On the fluctuation of the team’s chances to re-sign Aldridge:

“I think, honestly, because of how unhappy LaMarcus was when we all joined the Trail Blazers, myself, [coach] Terry [Stotts], our regime, it wasn’t like we were put on notice, Zach, but I think we were all aware that it was going to be an uphill battle, and I think it was an uphill battle that we had fought and won right up until [Wesley Matthews] was injured. … We were 100% confident in LaMarcus right up through the trade deadline, and then when Wes got hurt, and we weren’t playing as well, and we realized our margin for error with that group was more narrow than we would have liked to have believed, I think we felt like, you know what? We’re going to have more of a battle on our hands than we had anticipated in terms of keeping LaMarcus.”

On the Nicolas Batum trade, which Olshey said was made independent of Aldridge’s decision to walk:

“There was a three-fold approach there. One, we felt like if we brought in another starter, then Gerald Henderson would have strengthened the bench. We got a bright, young prospect in Noah Vonleh who we were really high on in the draft, and we created a positive variance in our favor in terms of our cap position to go and be more aggressive in free agency to continue to build with the group that was there. So, that deal was done absent anything with LaMarcus other than the fact that he was aware of the deal prior to us making the decision to move forward with Noah and Gerald in lieu of Nicolas.”

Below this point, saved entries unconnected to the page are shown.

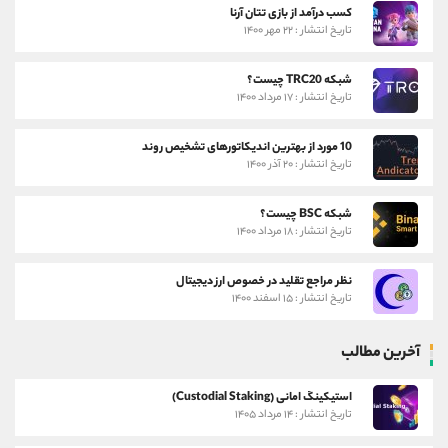
کسب درآمد از بازی تتان آرنا
تاریخ انتشار : ۲۲ مهر ۱۴۰۰
شبکه TRC20 چیست؟
تاریخ انتشار : ۱۷ مرداد ۱۴۰۰
10 مورد از بهترین اندیکاتورهای تشخیص روند
تاریخ انتشار : ۲۰ آذر ۱۴۰۰
شبکه BSC چیست؟
تاریخ انتشار : ۱۸ مرداد ۱۴۰۰
نظر مراجع تقلید در خصوص ارز دیجیتال
تاریخ انتشار : ۱۵ اسفند ۱۴۰۰
آخرین مطالب
استیکینگ امانی (Custodial Staking)
تاریخ انتشار : ۱۴ مرداد ۱۴۰۵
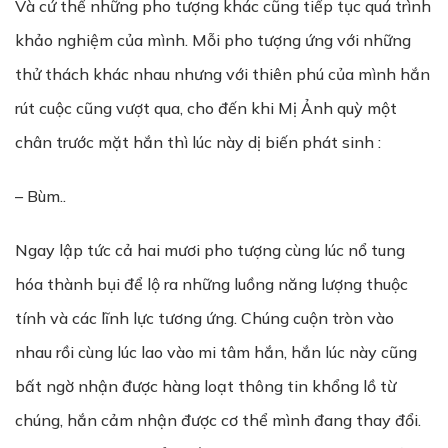
Và cứ thế những pho tượng khác cũng tiếp tục quá trình
khảo nghiệm của mình. Mỗi pho tượng ứng với những
thử thách khác nhau nhưng với thiên phú của mình hắn
rút cuộc cũng vượt qua, cho đến khi Mị Ảnh quỳ một
chân trước mặt hắn thì lúc này dị biến phát sinh :
– Bùm..
Ngay lập tức cả hai mươi pho tượng cùng lúc nổ tung
hóa thành bụi để lộ ra những luồng năng lượng thuộc
tính và các lĩnh lực tương ứng. Chúng cuộn tròn vào
nhau rồi cùng lúc lao vào mi tâm hắn, hắn lúc này cũng
bất ngờ nhận được hàng loạt thông tin khổng lồ từ
chúng, hắn cảm nhận được cơ thể mình đang thay đổi.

On those who would laugh at the team’s financial outlay in the the Al-Farouq Aminu deal:

“If they’re laughing, they haven’t seen him play, and they haven’t realized that in two years, the cap’s going to be $108MM, so you’re basically talking about a deal that’ll be less than what the mid-level was on previous caps. So, this is a guy that I know well. I drafted him. I had him for a year with the Clippers. He’s tracking up. I think his growth was accelerated by playing for Rick Carlisle in Dallas. I think that was like a three-year tutorial crammed into nine months. He’s a better player today than he was then. Look, we had moved Nic Batum. We wanted to get younger at that position and we wanted to get an athletic guy if we chose to push the floor. We felt like, at that point, he could play in multiple roles with LaMarcus or without, depending on what his decision was, and I really believe, look, when you look at a way a contract is structured, we had a lot of cap room this year [and] it’s a descending deal.”

On whether he truly wanted Kanter on the team:

“We did. We absolutely did. We pursued him. Look, it’s not the first time we went down the road of restricted free agency for a starting center and maybe won the recruiting battle but lost the war in terms of adding him to our roster, and that situation played out. You know, look, we’re really happy with the guys we have right now.”